Is this a covert plea for nativism?
No, I have already said that Swadeshi is a poor substitute
for true Swaraj. The contemporary Indian has a double heritage
(at least) – the Indian heritage and the Western heritage.
Confining ourselves to the arts of India, we can say that the
artist in India has fully to acquire (in the words of Goethe) what
he has inherited – we haven’t fully exploited, for example, ¡rsha and prakrit poetics and dramaturgy;
and our sense of the West is wholly Anglo-Saxon with insufficient
awareness of what the Continent has to offer; and we have been the
losers for it and has all been our fault.
But surely the challenge of modernity in the arts is more than
merely fulfilling the heritage. Shall we or shan’t we meet this challenge? Well, it depends – specifically it depends
on three things. First, it
depends on how free, how courageous the individual artist of great
talent and integrity will show himself to be.
Secondly, it depends on the health of the Indian artistic sensibility,
the general level of artistic taste – the peaks of art normally require
supportive slopes, they don’t rise like needles.
Vishnu Digambar’s watchword, let’s train the ears of tomorrow,
was never more urgent than it is today.
Thirdly, it depends on the overall political, economic, social,
moral, and cultural health of India. The prospects of the arts in
India are inextricably bound with the prospects of the Indian society
and culture as a whole.
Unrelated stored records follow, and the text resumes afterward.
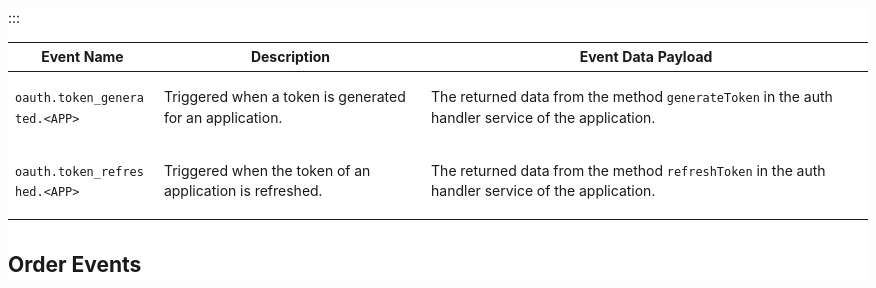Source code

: :::

<table class="reference-table">
<thead>
<tr>
<th>
Event Name
</th>
<th>
Description
</th>
<th>
Event Data Payload
</th>
</tr>
</thead>
<tbody>
<tr>
<td>

`oauth.token_generated.<APP>`

</td>
<td>

Triggered when a token is generated for an application.

</td>
<td>

The returned data from the method `generateToken` in the auth handler service of the application.

</td>
</tr>

<tr>
<td>

`oauth.token_refreshed.<APP>`

</td>
<td>

Triggered when the token of an application is refreshed.

</td>
<td>

The returned data from the method `refreshToken` in the auth handler service of the application.

</td>
</tr>


</tbody>
</table>

## Order Events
Do we have the freedom, the courage to be
ourselves, to enjoy the Swaraj, to shape our own destiny?
Appendix
The following citation is a telling example of the kind of
documentation we shall need to work out an art history of the India
of the period circa 1820-1920.
Uday Shankar wrote of his participation in Anna Pavlova’s troupe
: “Being in her troupe I learned discipline, punctuality, co-operation,
stagecraft, observation, sense of balance and proportion, sense of
duty, responsibility and, above all, showmanship.”
(Quoted on page 44 of Mohan Khokar, Dance in transition : The
Pioneers, Marg 36 : 2. 41-76, 1985.)
Another goldmine of documents is the carefully annotated collection
of letters in Marathi (a few in English) called Vishrabdha sh¡rad¡,
edited by Haribhau Mote (Bombay 1972, 1975, one more volume to
follow) casting its net over men and women of action, of letters,
and of the visual, the performing, and the recording arts.
COLOPHON
This was published in New Quest No.56:95-101, March-April
1986.
* This is a slightly revised and augmented version of
the paper presented at the Fourth Seminar on Indian Renaissance,
organized by the Indian Council of Philosophical Research at Ajanta,
Maharashtra on 22-23 March 1986.
1
I am indebted
to Bhalchandra Nemade for the germ of this idea. I do not imply, however, that he will agree
wholly with the present formulation.